Shift – Ruminations 10”ep Unrest Productions 2016
Uncodified – Maybe All Is Not Completed CD Unrest Productions 2016
Shift’s ‘Ruminations’ ep was first issued in 2015 in an cassette edition of 100 copies on DumpsterScore, but in my estimation this was far too few copies given the quality of the release. Luckily the project had the same view with it being reissued on vinyl via their ‘home’ label and in a larger edition of 205 copies.
Following on from the monumental ‘Altamont Rising’ album from 2014 ‘Ruminations’ features around 20 minutes of material over two lengthy untitled tracks. Noting that Shift’s sound has evolved over a number of releases to gradually step into more aggressive power electronics territory, ‘Ruminations’ continues this evolutionary process. So whilst Shift’s trademark laborious layering again forms the general approach, here the layering is also used for maximum dynamic impact.
Track 1 quickly beds down a number of loops to provide basic structure which set the scene (i.e. idling machines, slow metallic thumps, loop of a youth yelling something unintelligible etc.). But things REALLY kick in when the distortion flayed vocals arrive (mixed prominently upfront), followed by yet more sonic layers of what can only be described as ‘jet engine’ powered distortion. As such the layered elements are gradually added which slowly build the track to monumental proportions and then sustained for the remainder of the piece. Likewise with its multi-layered approach the sound is thick and loud where each layer is clearly balanced within the mix to create a colossal sound. Track 2 then side steps the direct power of the first side somewhat by being a touch more subdued, although the sound still maintains a crushingly heaviness. As such the piece is constructed around intertwining queasy ascending/ descending atonal analogue drones, coupled with a slow rhythmic thud whilst the roared/ distorted vocals sit more to the centre of the mix (…yes, another great track).
It seems Shift are really going from strength to strength which is evidenced by the gradual refinement and honing of their overall approach towards more aggressive power electronics realms. Although being characteristically of the sound which can be recognised as that of Shift, the increased urgency and aggression of these tracks really given it a more focused and direct impact. Thick vinyl pressing and double sided cover rounds out the physical packaging. Recommended.
Moving on to Uncodified, this solo project of Corrado Atlieri has been rather prolific since 2011 (19 releases and counting – with a number being splits or collaborations), with ‘Maybe All Is Not Complete’ the latest full length album.

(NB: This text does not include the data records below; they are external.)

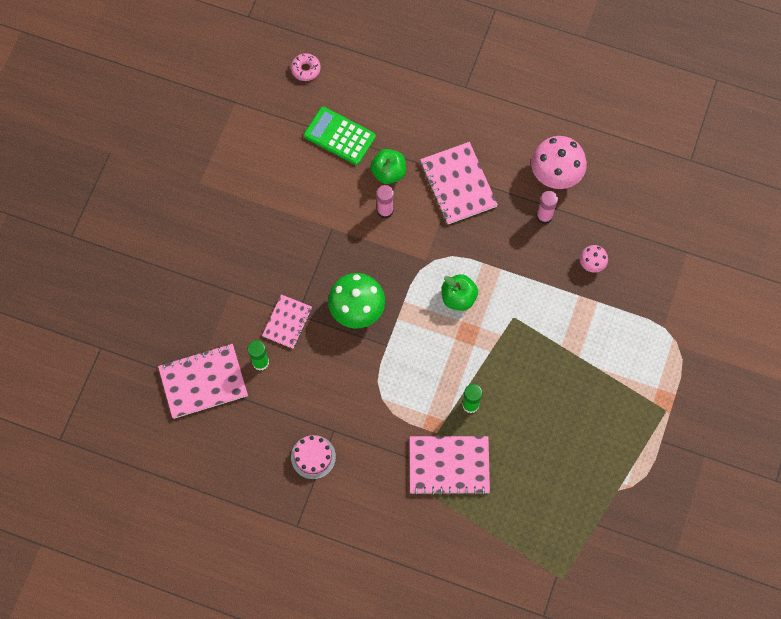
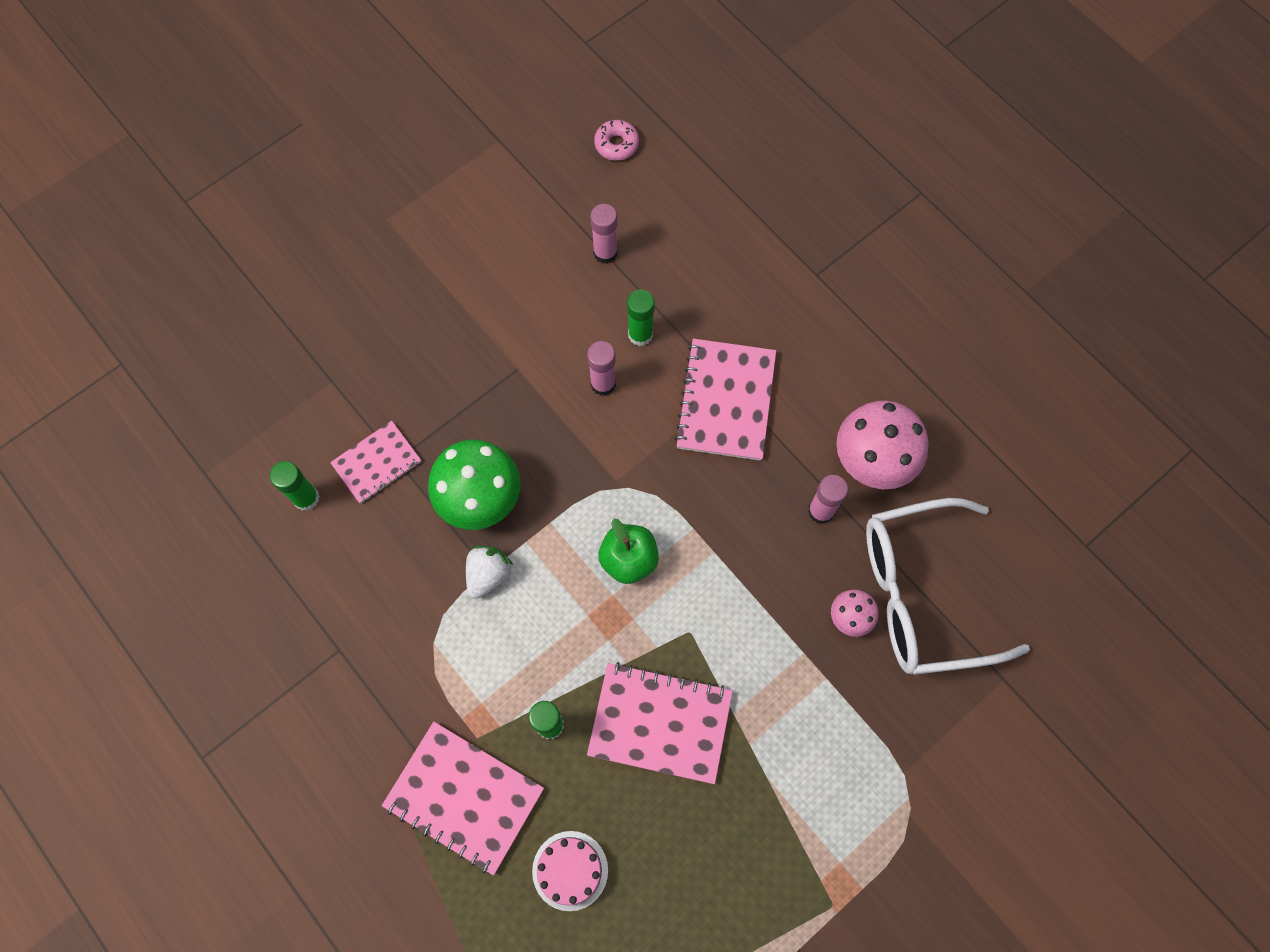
camera: 30 degrees right, 0 degrees up
pink notebook [158,344,248,419] -> pink notebook moved to [587,662,733,784]
pink cake [291,435,336,479] -> pink cake moved to [532,831,608,911]
green calculator [304,107,376,165] -> pink glue stick [590,204,618,264]
green apple [370,149,406,184] -> green glue stick [627,289,655,346]
none -> white strawberry [466,545,513,598]
none -> white glasses [866,498,1030,675]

8 tracks spanning 40 minutes are featured on the album which very much constitutes direct and clinically tinged industrial noise and ‘instrumental’ power electronics given the distinct lack of vocals. Buzzing and burrowing mid-toned frequencies swarm alongside micro-tonal textures and further coupled with basic rhythmic structure and whipping static etc. These varying elements are then assembled through layered mode of construction which provide further form and direction. As such it is the sonic layering, tonal separation and the panning of sound between speakers which adds to the general complexity of the material on offer. Although much of the sound is loud, sharp and in most part clinical, there is also a coarse underbelly of corrosive scrap metal racket and hollow tonality, of which ‘Deception’ and ‘Overhead’ are particularly excellent examples of this duality of sound. The final track ‘The End Is Never One’ delivers quite a sonic surprise given it approaches ‘heavy electronics meets dark ambient’ territory, and with its melancholic drones and layered sweeping windswept textures it is a serene and contemplative conclusion to the album.
When compared to the last solo full length ‘Hardcore Methodology’ from 2014 (reviewed here), this new album has a far greater degree of focus and urgency, which has consequential elevated its sonic impact. A simple black and white 4 panel digi-pack rounds out a ‘no frills’ but expertly executed album, which very much suits and fits within the sound and attitude of the expanding Unrest Productions roster.